Assigned task:
Which lines of the data below hold "choisir"? Copy each of them.

Dataset entries:
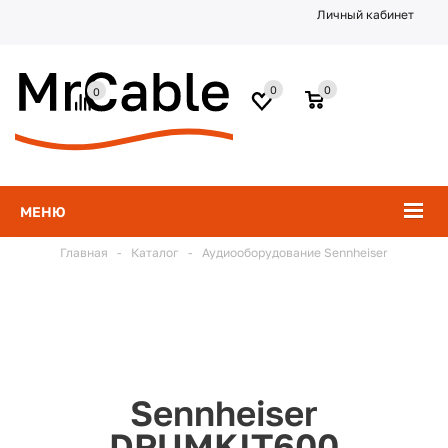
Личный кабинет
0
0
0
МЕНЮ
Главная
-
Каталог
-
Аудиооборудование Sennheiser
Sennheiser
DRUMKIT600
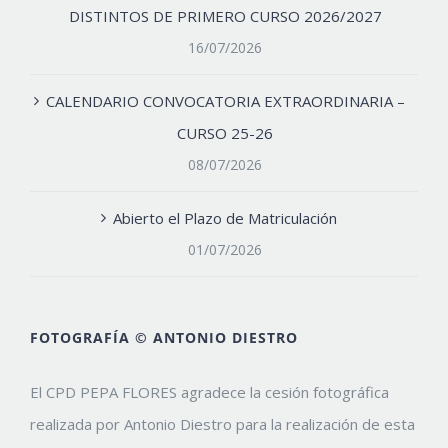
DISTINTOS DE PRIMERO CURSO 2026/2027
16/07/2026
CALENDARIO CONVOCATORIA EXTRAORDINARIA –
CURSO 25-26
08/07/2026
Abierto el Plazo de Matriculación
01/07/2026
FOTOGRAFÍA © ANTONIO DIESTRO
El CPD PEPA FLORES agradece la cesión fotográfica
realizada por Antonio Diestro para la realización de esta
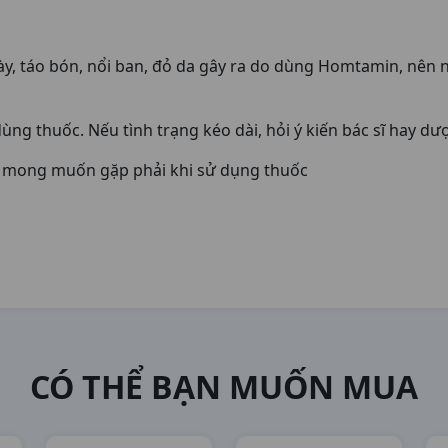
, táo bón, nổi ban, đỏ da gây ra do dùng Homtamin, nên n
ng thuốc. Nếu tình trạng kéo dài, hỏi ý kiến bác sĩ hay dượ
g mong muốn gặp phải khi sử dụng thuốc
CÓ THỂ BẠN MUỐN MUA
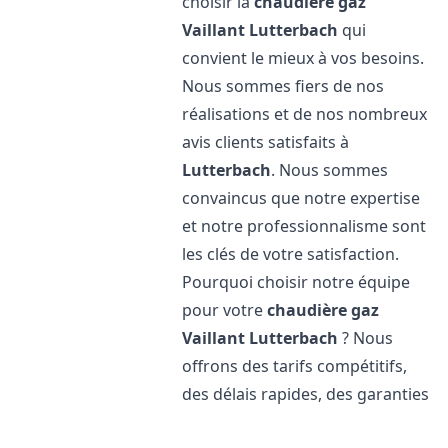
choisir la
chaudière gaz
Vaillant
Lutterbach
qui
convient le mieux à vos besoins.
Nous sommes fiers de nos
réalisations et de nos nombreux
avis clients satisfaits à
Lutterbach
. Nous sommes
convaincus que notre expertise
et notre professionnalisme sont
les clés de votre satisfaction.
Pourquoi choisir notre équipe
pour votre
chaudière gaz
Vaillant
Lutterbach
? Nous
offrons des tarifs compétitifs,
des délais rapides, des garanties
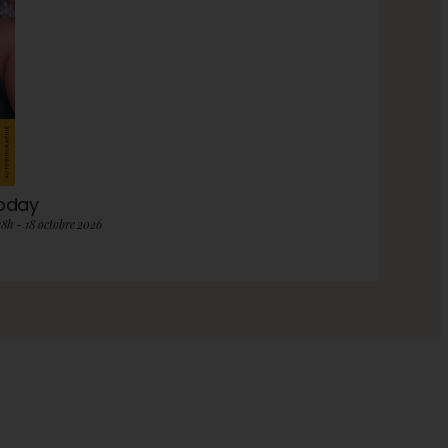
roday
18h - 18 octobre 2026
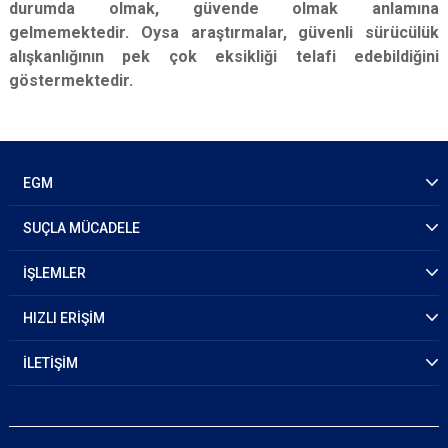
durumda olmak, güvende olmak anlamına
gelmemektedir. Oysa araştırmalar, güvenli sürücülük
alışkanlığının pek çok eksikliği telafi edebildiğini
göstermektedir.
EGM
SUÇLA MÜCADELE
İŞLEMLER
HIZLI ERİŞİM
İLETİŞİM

Result of the task:
choisir la
Pourquoi choisir notre équipe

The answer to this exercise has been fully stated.